Мастер стал записывать предложение.
— Верно! Так оно звучит проще. Но только как-то неофициально… Могут подумать, что не очень нужно, и не дадут отпуска…
Он дал Сашке проверить то, что записал. Сашка указал на ту же ошибку в слове "предоставить". Мастер исправил ошибку и, наказав кончать перекуры и отправляться по рабочим местам, ничего не добавив, зашагал прочь по коридору.
— Запорол напрочь! —
— Пора отправляться в цеха, — заметил Игорь.
— Это почему же "в цеха"? — начал новую игру Саша. — Цех-то у нас с тобой один. И имя у него "Цех Нумер Семь"… Причём, все слова пишутся не с маленькой буквы, а с большой… Так же, как слова Завод и Стены… Потому как Цех — это его имя, Нумер — его отчество… То бишь, цехового отца звали тоже Нумером.
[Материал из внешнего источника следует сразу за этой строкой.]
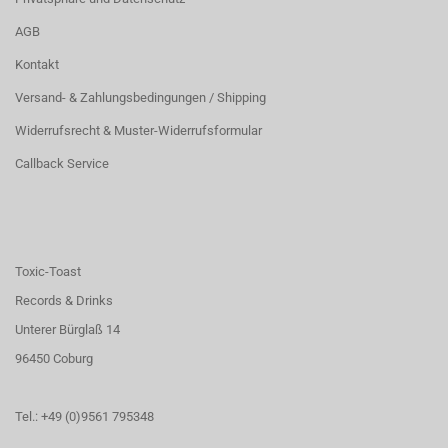
AGB
Kontakt
Versand- & Zahlungsbedingungen / Shipping
Widerrufsrecht & Muster-Widerrufsformular
Callback Service
Toxic-Toast
Records & Drinks
Unterer Bürglaß 14
96450 Coburg
Tel.: +49 (0)9561 795348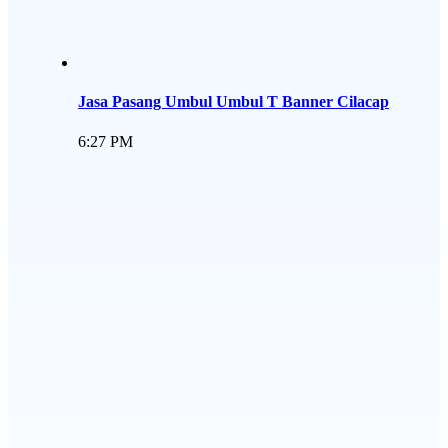
Jasa Pasang Umbul Umbul T Banner Cilacap
6:27 PM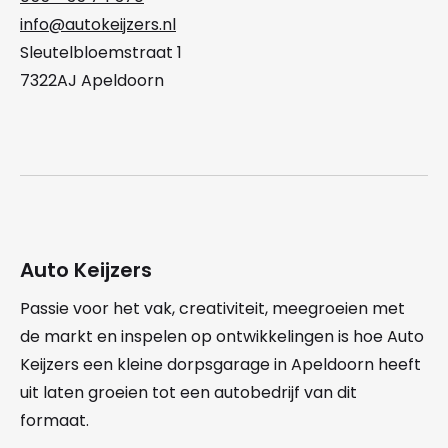
info@autokeijzers.nl
Sleutelbloemstraat 1
7322AJ Apeldoorn
Auto Keijzers
Passie voor het vak, creativiteit, meegroeien met
de markt en inspelen op ontwikkelingen is hoe Auto
Keijzers een kleine dorpsgarage in Apeldoorn heeft
uit laten groeien tot een autobedrijf van dit
formaat.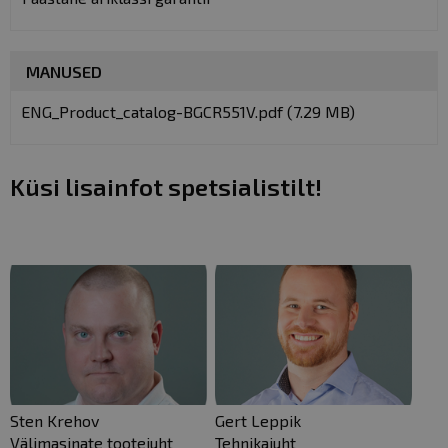
MANUSED
ENG_Product_catalog-BGCR551V.pdf (7.29 MB)
Küsi lisainfot spetsialistilt!
Sten Krehov
Gert Leppik
Välimasinate tootejuht
Tehnikajuht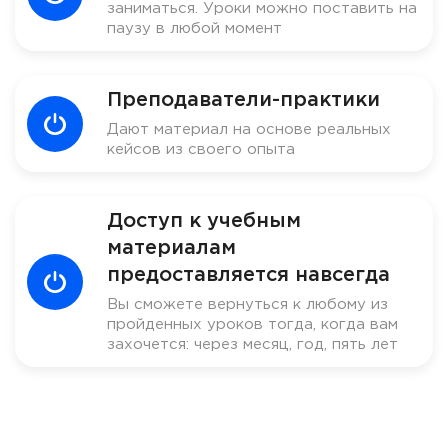
заниматься. Уроки можно поставить на
паузу в любой момент
Преподаватели-практики
Дают материал на основе реальных
кейсов из своего опыта
Доступ к учебным
материалам
предоставляется навсегда
Вы сможете вернуться к любому из
пройденных уроков тогда, когда вам
захочется: через месяц, год, пять лет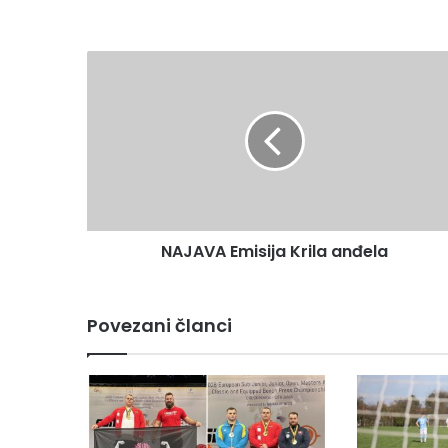
bsi
te
NAJAVA Emisija Krila anđela
Povezani članci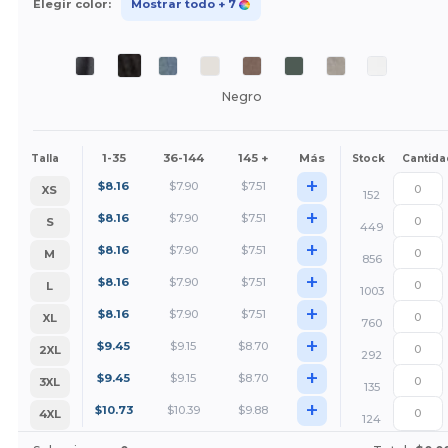
Elegir color:
Mostrar todo
+ 7
Negro
1-35
36-144
145 +
Más
Talla
Stock
Cantida
+
$
8.16
$
7.90
$
7.51
XS
152
+
$
8.16
$
7.90
$
7.51
S
449
+
$
8.16
$
7.90
$
7.51
M
856
+
$
8.16
$
7.90
$
7.51
L
1003
+
$
8.16
$
7.90
$
7.51
XL
760
+
$
9.45
$
9.15
$
8.70
2XL
292
+
$
9.45
$
9.15
$
8.70
3XL
135
+
$
10.73
$
10.39
$
9.88
4XL
124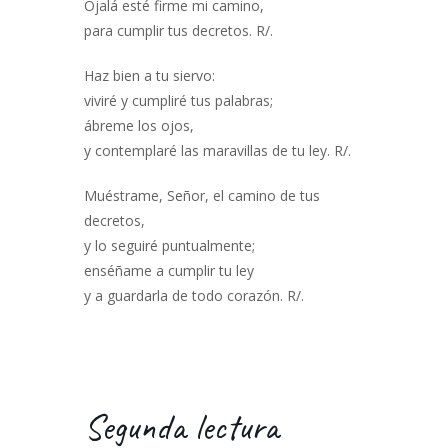
Ojalá esté firme mi camino,
para cumplir tus decretos. R/.
Haz bien a tu siervo:
viviré y cumpliré tus palabras;
ábreme los ojos,
y contemplaré las maravillas de tu ley. R/.
Muéstrame, Señor, el camino de tus
decretos,
y lo seguiré puntualmente;
enséñame a cumplir tu ley
y a guardarla de todo corazón. R/.
Segunda lectura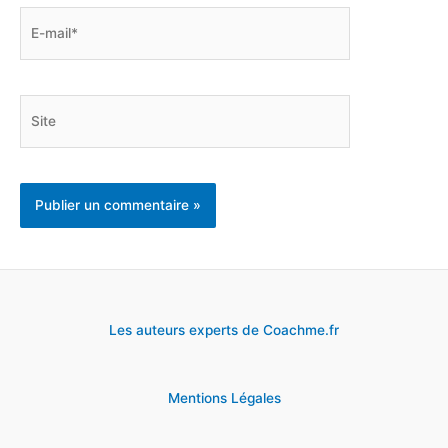
E-
mail*
Site
Les auteurs experts de Coachme.fr
Mentions Légales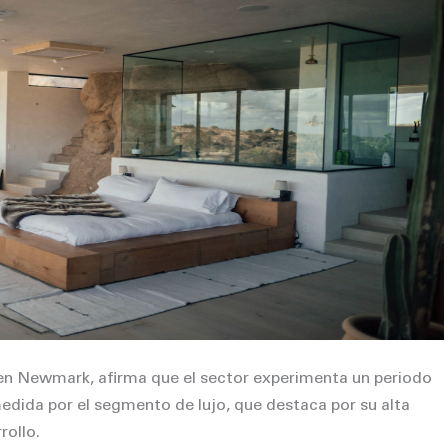
 en Newmark, afirma que el sector experimenta un periodo
dida por el segmento de lujo, que destaca por su alta
rollo.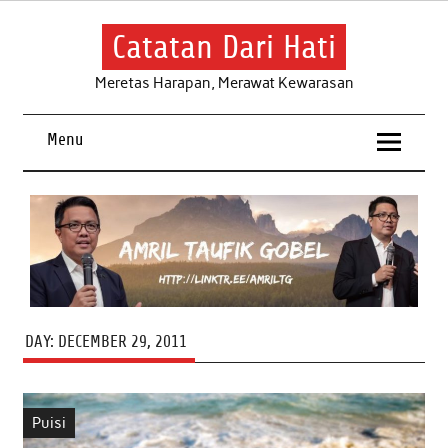
Skip
to
content
Catatan Dari Hati
Meretas Harapan, Merawat Kewarasan
Menu
DAY:
DECEMBER 29, 2011
Puisi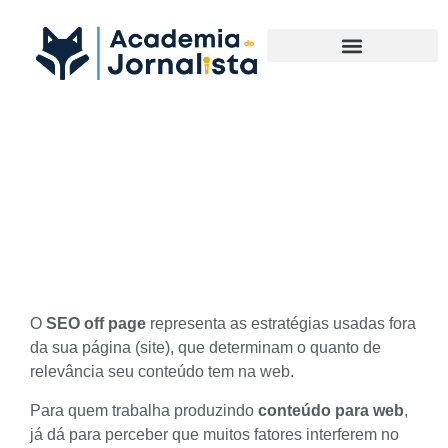
Materias Complementares
SEO off page: descubra a
relevância de pensar em
fatores off page
O
SEO off page
representa as estratégias usadas fora
da sua página (site), que determinam o quanto de
relevância seu conteúdo tem na web.
Para quem trabalha produzindo
conteúdo para web
,
já dá para perceber que muitos fatores interferem no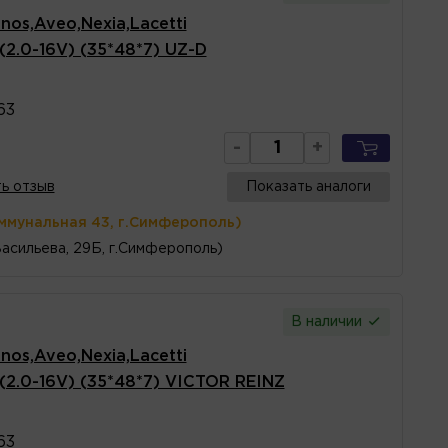
os,Aveo,Nexia,Lacetti
 (2.0-16V) (35*48*7) UZ-D
63
-
+
ь отзыв
Показать аналоги
ммунальная 43, г.Симферополь)
Васильева, 29Б, г.Симферополь)
В наличии
os,Aveo,Nexia,Lacetti
 (2.0-16V) (35*48*7) VICTOR REINZ
63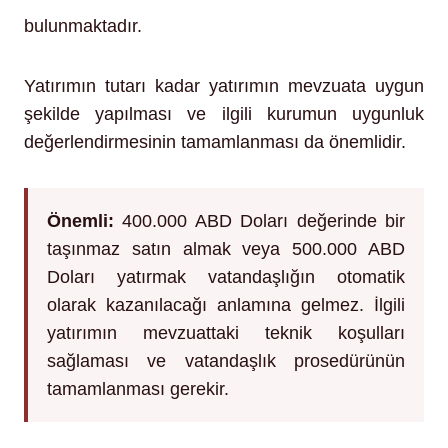
bulunmaktadır.
Yatırımın tutarı kadar yatırımın mevzuata uygun
şekilde yapılması ve ilgili kurumun uygunluk
değerlendirmesinin tamamlanması da önemlidir.
Önemli:
400.000 ABD Doları değerinde bir
taşınmaz satın almak veya 500.000 ABD
Doları yatırmak vatandaşlığın otomatik
olarak kazanılacağı anlamına gelmez. İlgili
yatırımın mevzuattaki teknik koşulları
sağlaması ve vatandaşlık prosedürünün
tamamlanması gerekir.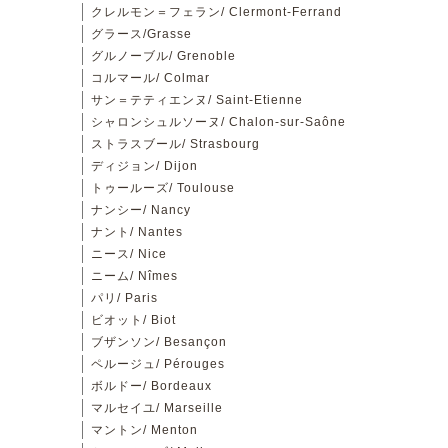
クレルモン＝フェラン/ Clermont-Ferrand
グラース/Grasse
グルノーブル/ Grenoble
コルマール/ Colmar
サン＝テティエンヌ/ Saint-Etienne
シャロンシュルソーヌ/ Chalon-sur-Saône
ストラスブール/ Strasbourg
ディジョン/ Dijon
トゥールーズ/ Toulouse
ナンシー/ Nancy
ナント/ Nantes
ニース/ Nice
ニーム/ Nîmes
パリ/ Paris
ビオット/ Biot
ブザンソン/ Besançon
ペルージュ/ Pérouges
ボルドー/ Bordeaux
マルセイユ/ Marseille
マントン/ Menton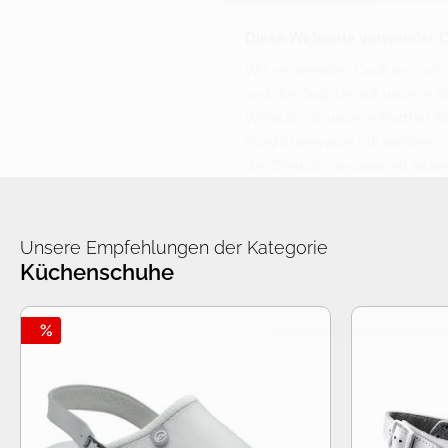
Diese Webseite verwendet 
Wir verwenden Cookies, um I
und die Zugriffe auf unsere 
Website an unsere Partner fü
möglicherweise mit weiteren
der Dienste gesammelt habe
Unsere Empfehlungen der Kategorie
Küchenschuhe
Он евреем, наверное, был… А фамилия его — Семь — происходит от слова семит, а семит — сродни семье. Это говорит нам о том, что он не один как таковой на свете, а их много — братьев и сестёр — в семье Единого и Неделимого Родного Завода… Так вот, он по счёту случайно оказался седьмым… А Летучий теперь составляет объяснительную для самого отца всех цехов. Только боится оказаться с перебитыми ногами, если допустит хотя бы одну ошибку…
— Хватит! — Не выдержал Игорь и двинулся по коридору к цеху.
— Только в эту объяснительную вместо слов: "учебный отпуск" он подставит слова: "дядю Колю-робота"… — Сашка шёл рядом, продолжая говорить, не видя логического конца, чтобы остановиться. — И тогда получится: "По причине необходимости сдачи металла прошу представить дядю Колю-робота". Это значит, что Летучий хочет дядю Колю порешить. Потому что знаешь, кто был отец-то Летучего?..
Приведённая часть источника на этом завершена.